2. Did Ron Howard “save” the film — or did he steer too “safe”?

Star Wars films have had a couple of white-knuckle landings since Disney bought Lucasfilm and rebooted George Lucas’s universe. Yet the late-stage firing of Chris Miller and Phil Lord (“Lego Movie”) by Lucasfilm head Kathleen Kennedy over “creative differences” — leading to the swift hiring of Howard — sparked a bonfire of concerns that unceasingly burned among many fans, with the heat only increasing when it was reported that Howard was reshooting the majority of “Solo’s” scenes. (Miller and Lord retain executive producer credits.)

Now, most reviewers agree that Howard delivered a movie that has all the hallmarks of his methodical professionalism. “Solo” doesn’t hit the stratosphere, functioning as a diverting, high-action heist movie in space. (Writing credits go to Star Wars veteran Lawrence Kasdan and son Jonathan Kasdan.)

The New York Times doesn’t pile on “Solo” for lacking cheeky irreverence (a Miller/Lord staple) and for playing it safe — as the movie “ambles from one set piece to the next in a spirit of genial in-betweenness”:

“Some fans may blame Mr. Howard for this, and fantasize about what might have been if Christopher Miller and Phil Lord . . . had been allowed to see the project through. But this galaxy has always been a rule-bound place, and too much divergence from franchise traditions would probably have stirred up its own kind of fan outrage.”

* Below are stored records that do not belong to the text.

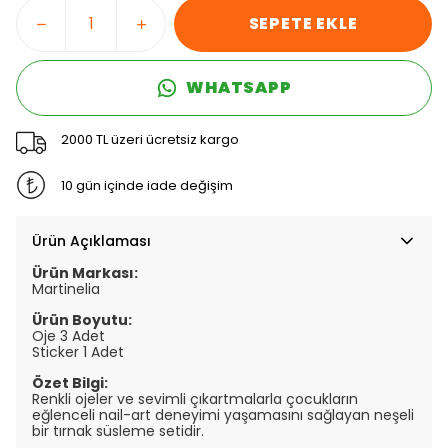
SEPETE EKLE
WHATSAPP
2000 TL üzeri ücretsiz kargo
10 gün içinde iade değişim
Ürün Açıklaması
Ürün Markası:
Martinelia
Ürün Boyutu:
Oje 3 Adet
Sticker 1 Adet
Özet Bilgi:
Renkli ojeler ve sevimli çıkartmalarla çocukların
eğlenceli nail-art deneyimi yaşamasını sağlayan neşeli
bir tırnak süsleme setidir.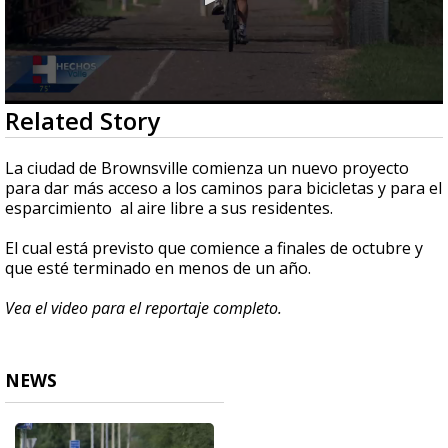
0
Related Story
seconds
of
2
La ciudad de Brownsville comienza un nuevo proyecto
minutes,
para dar más acceso a los caminos para bicicletas y para el
29
esparcimiento al aire libre a sus residentes.
seconds
El cual está previsto que comience a finales de octubre y
que esté terminado en menos de un año.
Vea el video para el reportaje completo.
NEWS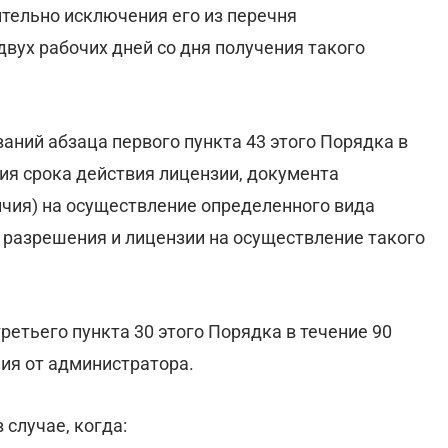
ительно исключения его из перечня
вух рабочих дней со дня получения такого
аний абзаца первого пункта 43 этого Порядка в
ия срока действия лицензии, документа
ичия) на осуществление определенного вида
е разрешения и лицензии на осуществление такого
ретьего пункта 30 этого Порядка в течение 90
ия от администратора.
 случае, когда: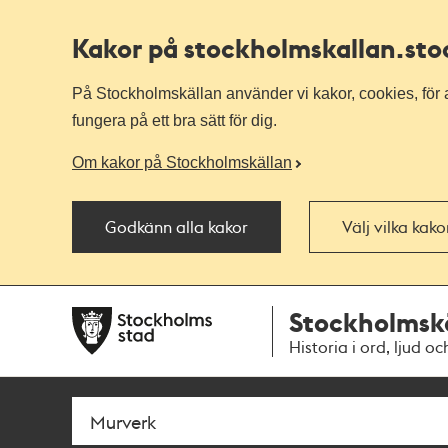
Kakor på stockholmskallan
.st
På Stockholmskällan använder vi kakor, cookies, för a
fungera på ett bra sätt för dig.
Om kakor på Stockholmskällan
Godkänn alla kakor
Välj vilka kak
Till
Till
Stockholmsk
navigationen
huvudinnehållet
Historia i ord, ljud oc
Sök
Fritextsök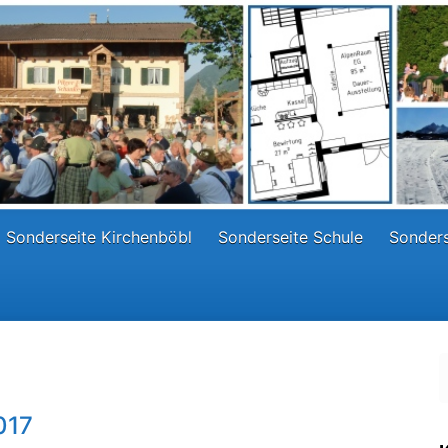
Sonderseite Kirchenböbl
Sonderseite Schule
Sonders
017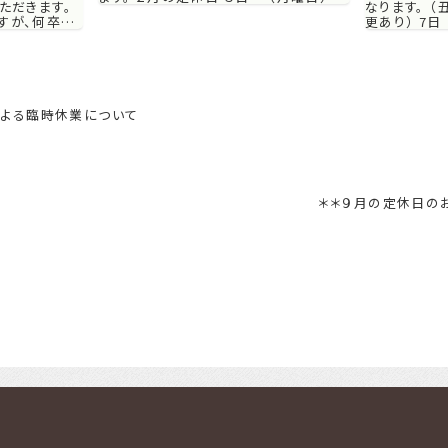
ただきます。
なります。 
日 （月曜日） 17日 （月曜日） 24日
すが、何卒ご
更あり） 7日
（月曜日） ご来店の際は、お電話での
日より、平常
21日 （月曜日
ご...
程、よろしくお
新型コロナウ
よる臨時休業について
＊＊９月の定休日の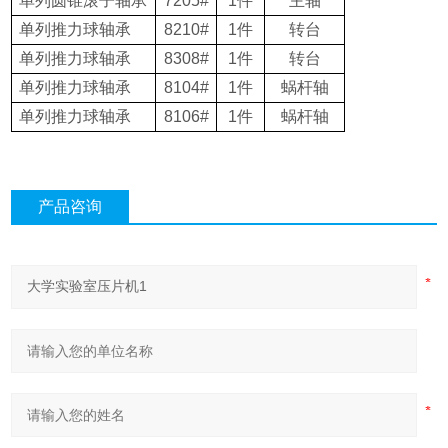
单列圆锥滚子轴承
7205#
1
件
主轴
单列推力球轴承
8210#
1
件
转台
单列推力球轴承
8308#
1
件
转台
单列推力球轴承
8104#
1
件
蜗杆轴
单列推力球轴承
8106#
1
件
蜗杆轴
产品咨询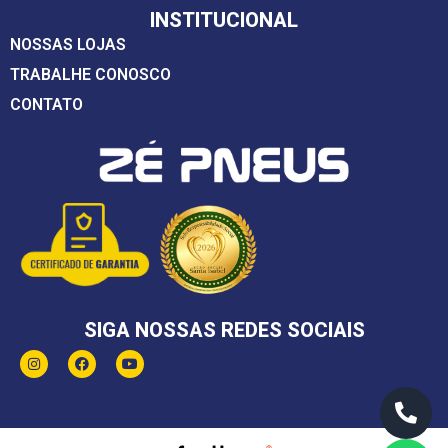
INSTITUCIONAL
NOSSAS LOJAS
TRABALHE CONOSCO
CONTATO
SIGA NOSSAS REDES SOCIAIS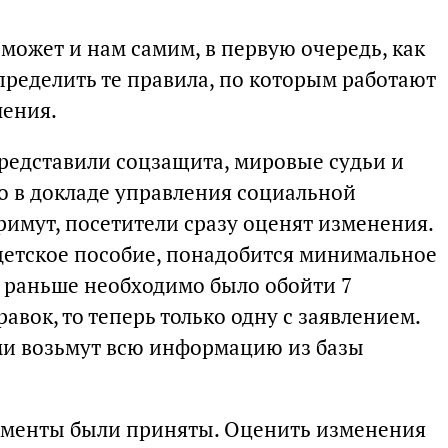
может и нам самим, в первую очередь, как
ределить те правила, по которым работают
ления.
редставили соцзащита, мировые судьи и
ло в докладе управления социальной
римут, посетители сразу оценят изменения.
детское пособие, понадобится минимальное
и раньше необходимо было обойти 7
авок, то теперь только одну с заявлением.
и возьмут всю информацию из базы
аменты были приняты. Оценить изменения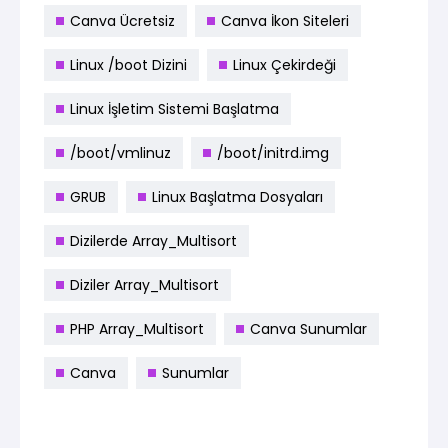
Canva Ücretsiz
Canva İkon Siteleri
Linux /boot Dizini
Linux Çekirdeği
Linux İşletim Sistemi Başlatma
/boot/vmlinuz
/boot/initrd.img
GRUB
Linux Başlatma Dosyaları
Dizilerde Array_Multisort
Diziler Array_Multisort
PHP Array_Multisort
Canva Sunumlar
Canva
Sunumlar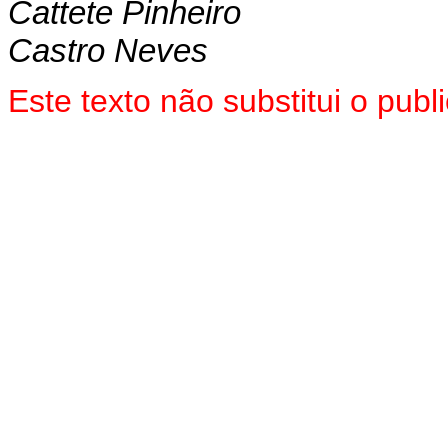
Cattete Pinheiro
Castro Neves
Este texto não substitui o pub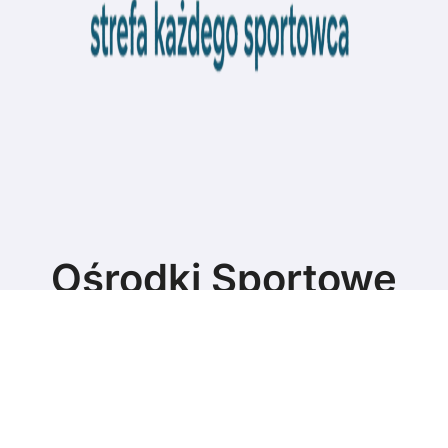
Ośrodki Sportowe
Strefa każdego sportowca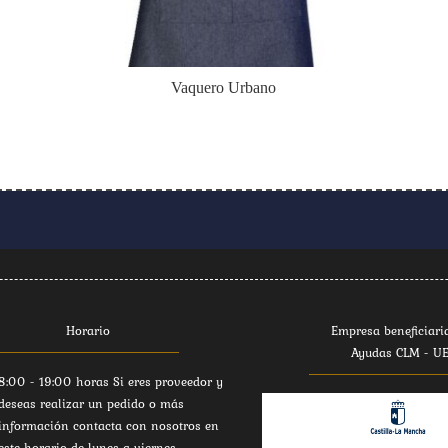
Vaquero Urbano
Horario
Empresa beneficiari
Ayudas CLM - U
8:00 - 19:00 horas Si eres proveedor y
deseas realizar un pedido o más
información contacta con nosotros en
este horario de lunes a viernes.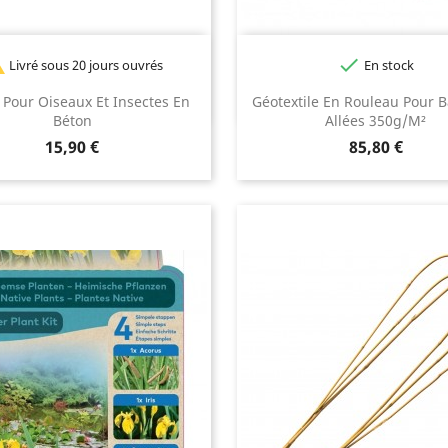


Livré sous 20 jours ouvrés
En stock
 Pour Oiseaux Et Insectes En
Géotextile En Rouleau Pour B
Béton
Allées 350g/m²
Prix
Prix
15,90 €
85,80 €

But The Post’s Hornaday writes: “It’s Howard’s more workmanlike, less antic sensibility that infuses ‘Solo’ and, in many cases, drags it down, with the few remaining traces of quippy, flippant humor either falling flat or sounding hopelessly derivative.”

3. Does Alden Ehrenreich sufficiently fill Harrison Ford’s boots as a young Han?

Ehrenreich drew a tough assignment here. He doesn’t look much like a young Ford, and doesn’t readily summon (or try to impersonate) Ford’s brand of signature swagger. But many reviewers believe Ehrenreich — so promising in “Hail, Caesar!” — acquits himself well in “Solo.”

“It’s difficult to adjust at the beginning” writes the Associated Press of watching Ehrenreich. “You can’t help but scrutinize every gesture, every smirk, every aside as you try to get used to him. Eventually you do, and the talented Ehrenreich wins you over with his execution, capturing Han’s spirit, his sarcasm, egotism and charm with apparent ease.”

The Hollywood Reporter calls Ehrenreich’s performance “an irresistibly charismatic title turn.”

And the Los Angeles Times praises Ehrenreich to the point of hailing him as a more versatile actor than Ford “in every way” — and says that he’s even better than the film. Write the Times: “This Han Solo may not scan as an exact younger replica of the character who has taken root in collective pop-cultural imagination, but there’s more to good acting than fitting a physical type. If I may risk sacrilege for the sake of accuracy . . . Ehrenreich isn’t given much to work with here, but his sly comic reserve and devil-may-care attitude give you reasons to keep watching, well after the story has stopped doing anything of the sort.

“His performance sharply rebukes the rumors that swarmed the Internet a few months earlier, suggesting the actor himself was chiefly responsible for the production’s many woes. Ehrenreich hasn’t failed ‘Solo: A Star Wars Story.’ The truth, I daresay, is exactly the opposite.”

4. Does Donald Glover live up to the promising buzz as Lando Calrissian?

The Post’s Hornaday calls Glover “perfectly cast” as Lando. And Entertainment Weekly calls him “easily the best thing in this good-not-great movie,” writing that “more than any big action set piece or narrative double cross . . . it’s Glover’s mack-daddy, Colt 45 swagger as the rakish gambler formerly played by Billy Dee Williams that will be the thing you’ll be buzzing about after the lights come up.”